Foto terakhir di galeri foto Kompas.id ini mengesankan saya. Orang melayani permintaan puisi instan, dikerjakan dengan mesin tik. Ada artefak kertas dengan jejak huruf timah dan pita bertinta. Aneh juga, si pemesan sedang asyik dengan ponselnya. Apakah ia sedang memotret sang peramu kata?
Kapsi foto:
Pengunjung mencoba jasa penulisan puisi gratis dalam bazar Semesta Buku di Taman Ismail Marzuki, Jakarta, Selasa (27/8/2024). Melalui kegiatan ini, Penerbit Gramedia juga membagikan 12.000 buku ke 100 komunitas taman baca di seluruh Indonesia.
Puisi instan hasil coretan bolpoin juga autentik. Menjadi artefak berharga kalau penyairnya tenar. Konon pada abad lalu penyair bisa membuat puisi dadakan, setelah benaknya disambar ilham, di atas gerenjeng rokok. Mungkin romantisasi berlebihan karena dahulu sigaret kretek nirfilter tanpa kertas perak.
Ihwal foto dari acara Semesta Buku di TIM, Jakarta, tersebut yang muncul di koran cetak hanya berupa foto pemeran biasa, kurang menggamit minat.
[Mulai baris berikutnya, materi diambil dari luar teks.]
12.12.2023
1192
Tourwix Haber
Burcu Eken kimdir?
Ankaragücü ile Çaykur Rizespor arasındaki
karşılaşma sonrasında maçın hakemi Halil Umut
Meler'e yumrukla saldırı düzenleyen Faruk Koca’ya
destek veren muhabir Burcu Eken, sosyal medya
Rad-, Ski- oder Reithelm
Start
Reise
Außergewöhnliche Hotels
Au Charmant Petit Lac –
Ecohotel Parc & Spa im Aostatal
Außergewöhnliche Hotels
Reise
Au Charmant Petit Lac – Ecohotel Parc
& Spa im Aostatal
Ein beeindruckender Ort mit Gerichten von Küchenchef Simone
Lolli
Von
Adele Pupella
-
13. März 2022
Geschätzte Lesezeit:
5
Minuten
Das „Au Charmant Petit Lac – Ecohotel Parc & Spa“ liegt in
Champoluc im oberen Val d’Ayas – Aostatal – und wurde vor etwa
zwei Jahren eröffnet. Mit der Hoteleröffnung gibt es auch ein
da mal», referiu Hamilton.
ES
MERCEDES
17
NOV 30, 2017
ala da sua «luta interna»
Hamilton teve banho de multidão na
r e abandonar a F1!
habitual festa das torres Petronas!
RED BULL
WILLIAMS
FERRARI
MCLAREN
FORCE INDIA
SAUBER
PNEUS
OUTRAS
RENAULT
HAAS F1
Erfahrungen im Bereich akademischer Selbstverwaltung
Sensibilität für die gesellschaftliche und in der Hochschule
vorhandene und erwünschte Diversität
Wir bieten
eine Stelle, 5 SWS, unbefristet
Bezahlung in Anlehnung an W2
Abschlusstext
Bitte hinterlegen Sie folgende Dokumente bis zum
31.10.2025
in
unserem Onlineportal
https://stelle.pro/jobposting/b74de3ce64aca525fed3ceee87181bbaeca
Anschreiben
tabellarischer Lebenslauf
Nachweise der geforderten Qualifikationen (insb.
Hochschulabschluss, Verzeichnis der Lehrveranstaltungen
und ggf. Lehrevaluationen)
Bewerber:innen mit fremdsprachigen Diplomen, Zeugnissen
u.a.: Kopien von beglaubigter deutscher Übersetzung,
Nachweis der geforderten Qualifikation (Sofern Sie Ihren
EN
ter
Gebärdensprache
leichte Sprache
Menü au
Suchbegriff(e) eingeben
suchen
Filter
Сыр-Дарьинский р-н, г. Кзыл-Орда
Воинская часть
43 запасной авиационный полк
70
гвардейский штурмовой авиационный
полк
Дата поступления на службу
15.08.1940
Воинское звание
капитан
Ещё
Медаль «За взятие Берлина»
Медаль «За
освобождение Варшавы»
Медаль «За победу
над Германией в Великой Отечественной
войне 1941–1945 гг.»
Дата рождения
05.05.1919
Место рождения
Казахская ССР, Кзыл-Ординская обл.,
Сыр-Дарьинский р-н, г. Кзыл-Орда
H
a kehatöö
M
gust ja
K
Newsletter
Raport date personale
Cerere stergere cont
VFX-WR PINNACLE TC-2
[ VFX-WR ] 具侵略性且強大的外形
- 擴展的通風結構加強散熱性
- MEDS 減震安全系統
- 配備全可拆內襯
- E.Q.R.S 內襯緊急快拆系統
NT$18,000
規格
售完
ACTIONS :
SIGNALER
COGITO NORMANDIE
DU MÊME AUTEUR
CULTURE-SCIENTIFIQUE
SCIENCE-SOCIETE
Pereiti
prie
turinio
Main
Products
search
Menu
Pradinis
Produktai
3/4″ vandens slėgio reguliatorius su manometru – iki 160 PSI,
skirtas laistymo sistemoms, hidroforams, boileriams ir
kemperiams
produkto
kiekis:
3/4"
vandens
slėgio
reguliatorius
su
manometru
Sayang. Foto versi koran adalah gambar penanda artikel pada versi aplikasi dan web.
Kembali ke pelibatan mesin tik, mungkin ada sensasi suara mesin tik, yang sungguh berbeda jika dikerjakan dalam ponsel yang senyap seperti saya mengisi blog. Dengan ponsel, bisa saja sang peramu memanfaatkan layanan kecerdasan artifisial.
Oh ya, perihal AI, sebelum kata ini kian memantra seperti hari ini, sebelas tahun silam The New York Times punya haiku dalam bahasa Inggris (¬ Nieman Lab). Sumbernya adalah konten edisi hari itu, termasuk surat pembaca.
Haiku robotik yang dulu terbit harian tersebut bukan hasil kerja redaksi melainkan mainan Jacob Harris, orang teknologi informasi NYT. Ternyata gaya haiku juga bisa dipakai untuk judul berita.